Ja, natürlich wäre das etwas gewesen, was wir im Regierungsprogramm anders vorgesehen hatten. Und wir sind ja in diese Krise auch stark, wirklich sehr, sehr stark hineingekommen, weil wir vorher gespart und an den richtigen Stellschrauben gedreht hatten. Was jetzt in der Krise notwendig war, war schnell zu reagieren und nicht irgendwelche Doktrinen zu haben und dabei zu bleiben. Es ging nicht, zu sagen, wir haben das immer so gemacht. Vielmehr mussten wir flexibel sein und uns darauf einstellen. Warum sollen wir unsere Unternehmen sterben lassen, wenn wir sie retten können? Das war das Allerwichtigste in dieser Phase.

Bürokratie
Teure Bürokratie: 4,3 Milliarden Euro geben österreichische Unternehmen für Meldeverpflichtungen aus. Künftig soll ein „Once only“-Prinzip gelten.Foto: adobe stock | Elnur

In der Krise wurde die Bedeutung der Digitalisierung für den Wirtschaftsstandort deutlich. Wie wollen Sie ausschließen, dass aus einem Mehr an Digitalisierung ein Mehr an Bürokratie wird?

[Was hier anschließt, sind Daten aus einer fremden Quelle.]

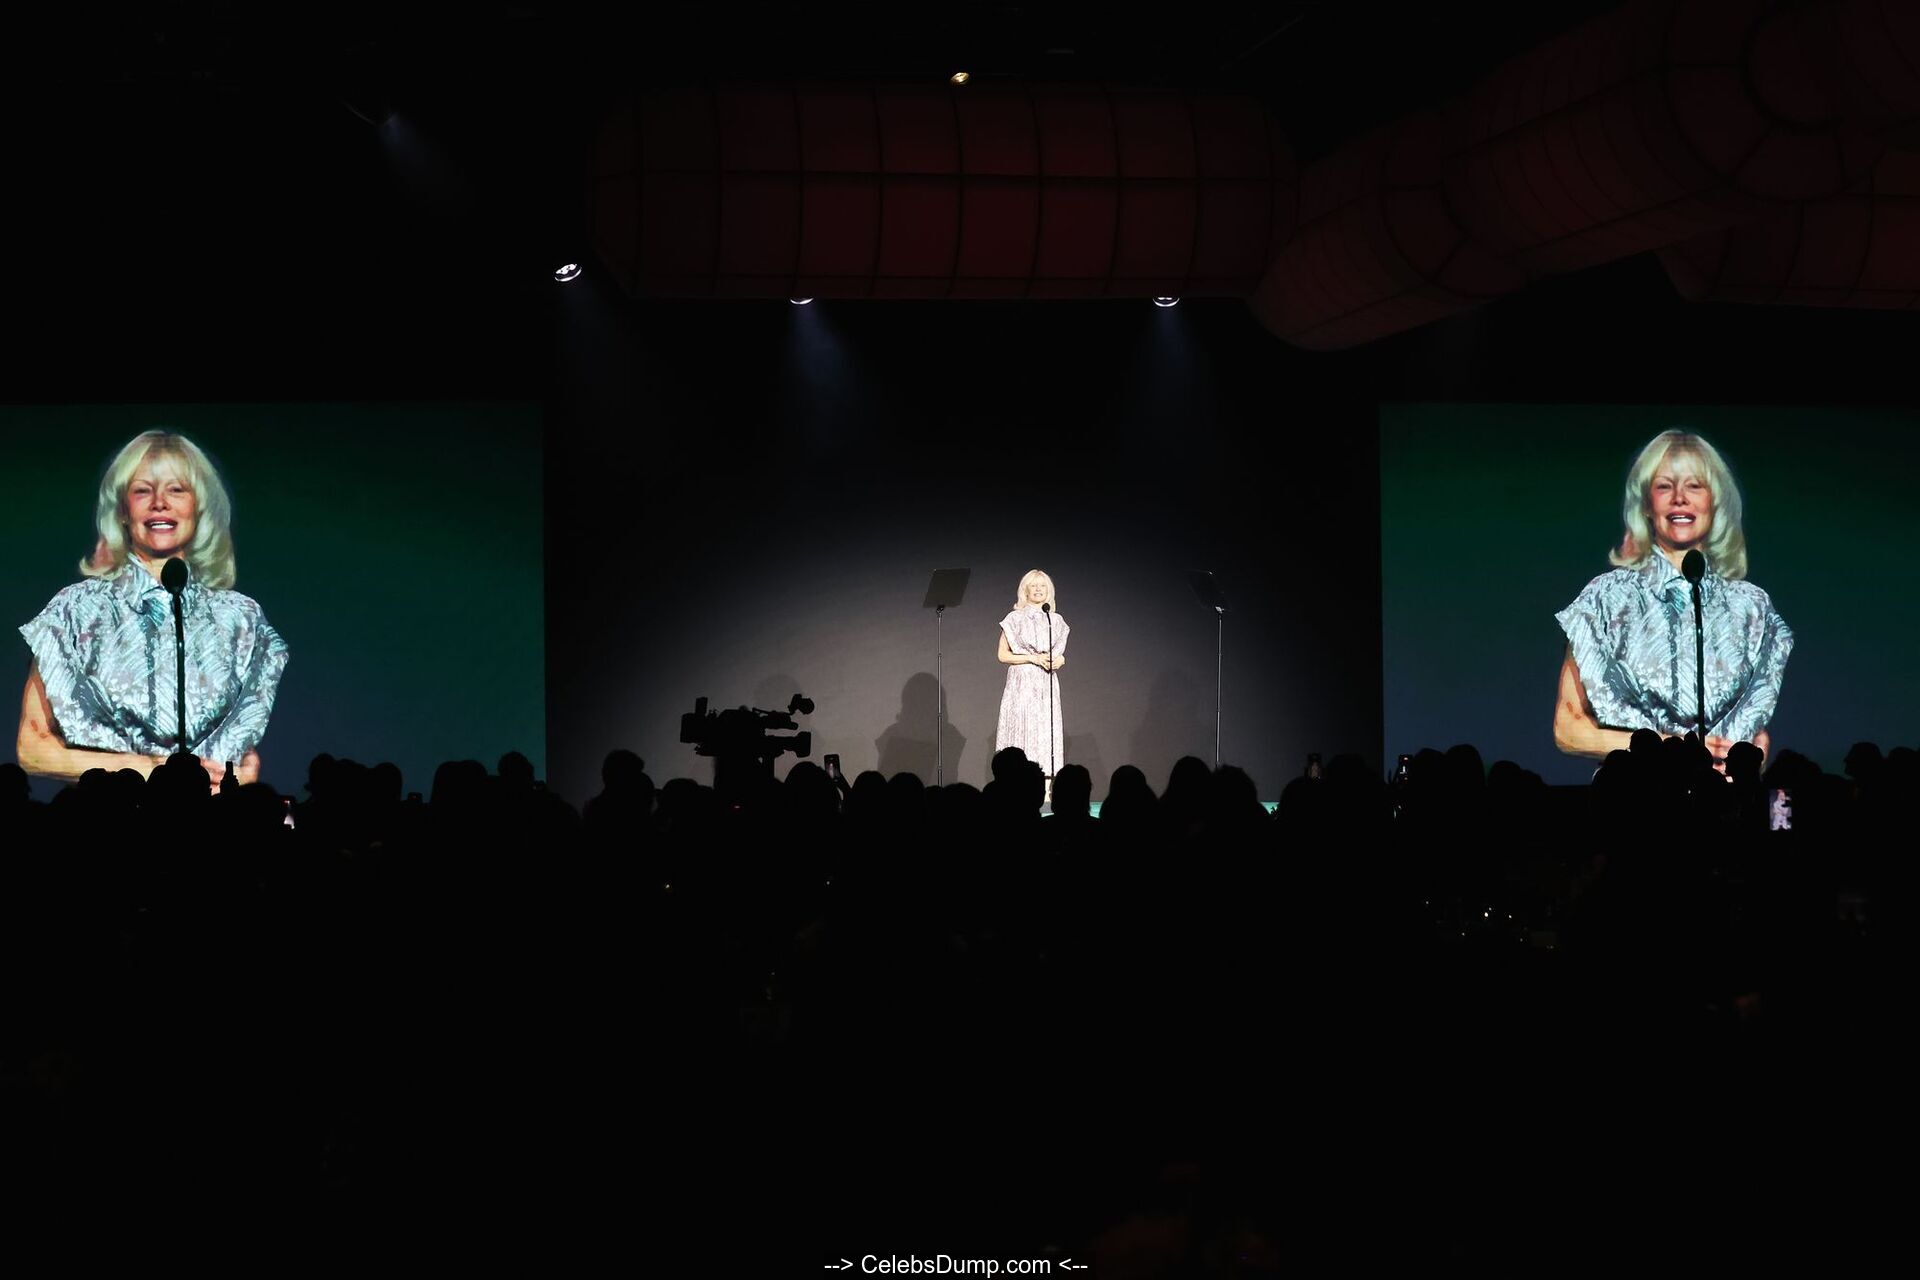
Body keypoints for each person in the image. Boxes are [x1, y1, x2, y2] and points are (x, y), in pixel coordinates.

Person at [15, 430, 289, 789]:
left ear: (200, 508)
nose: (160, 502)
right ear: (122, 511)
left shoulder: (241, 619)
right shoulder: (75, 611)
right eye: (143, 490)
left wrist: (242, 776)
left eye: (176, 489)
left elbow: (243, 750)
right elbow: (33, 749)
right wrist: (147, 770)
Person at [1553, 429, 1790, 768]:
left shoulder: (1752, 607)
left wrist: (1747, 761)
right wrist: (1671, 749)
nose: (1680, 498)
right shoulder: (1605, 599)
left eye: (1694, 485)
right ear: (1646, 504)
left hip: (1723, 796)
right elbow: (1568, 728)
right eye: (1664, 486)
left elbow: (1756, 730)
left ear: (1715, 501)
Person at [995, 569, 1069, 795]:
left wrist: (1060, 660)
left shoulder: (1056, 620)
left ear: (1049, 591)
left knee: (1045, 731)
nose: (1038, 589)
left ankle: (1045, 789)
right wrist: (1032, 658)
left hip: (1046, 682)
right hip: (1022, 681)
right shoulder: (1014, 618)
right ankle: (1014, 787)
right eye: (1034, 585)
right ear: (1025, 590)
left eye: (1042, 586)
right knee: (1023, 728)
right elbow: (1002, 655)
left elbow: (1060, 655)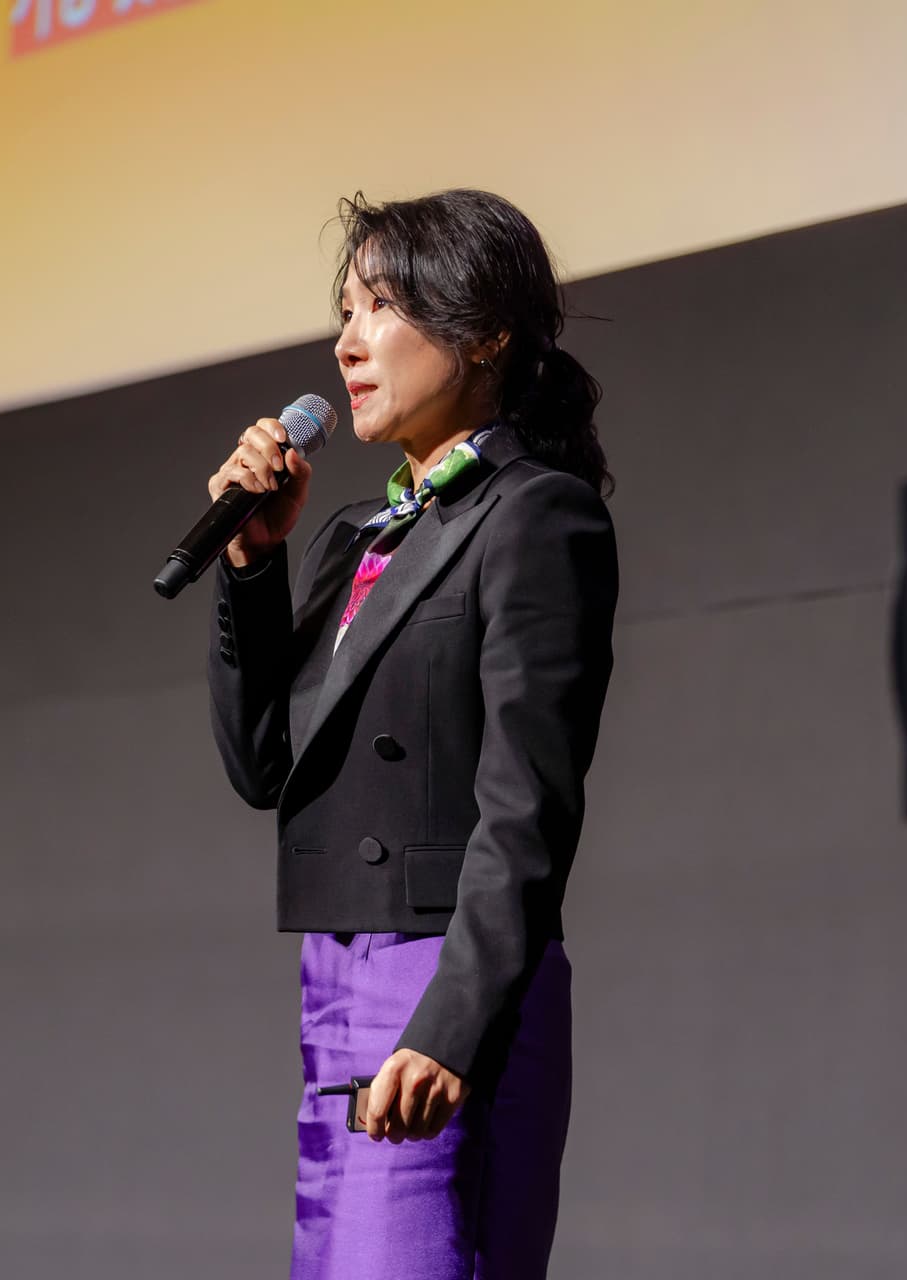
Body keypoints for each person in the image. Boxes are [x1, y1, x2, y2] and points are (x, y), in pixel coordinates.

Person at [203, 189, 618, 1280]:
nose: (347, 342)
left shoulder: (535, 512)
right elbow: (263, 767)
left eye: (381, 306)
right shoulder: (353, 536)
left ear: (484, 333)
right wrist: (251, 564)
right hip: (336, 978)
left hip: (445, 975)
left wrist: (451, 1024)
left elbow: (528, 803)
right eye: (343, 309)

Im Moment geben die österreichischen Unternehmen 4,3 Milliarden Euro pro Jahr für Informationsverpflichtungen aus. 4,3 Milliarden Euro für all die 230 Millionen Meldungen, die sie an verschiedene Behörden machen müssen! An Bund, Land, Gemeinde – immer wieder dasselbe in unterschiedlicher Form. Wenn Sie einen Betrieb übersiedeln, dann müssen Sie wissen, dass Sie sieben Behörden informieren müssen. Sie müssen wissen, was Sie den Behörden an Informationen geben müssen und müssen sie immer und immer wieder abgeben. Jetzt ist es uns gelungen, die rechtliche Grundlage zu schaffen und das „Once only“-Prinzip rechtlich zu verankern. 

Was bedeutet das?

Dass die Daten nur noch einmal abgegeben werden müssen – am Unternehmensserviceportal, das wir IT-mäßig noch bauen werden – und nicht immer und immer wieder. Das wird die Betriebe stark entlasten.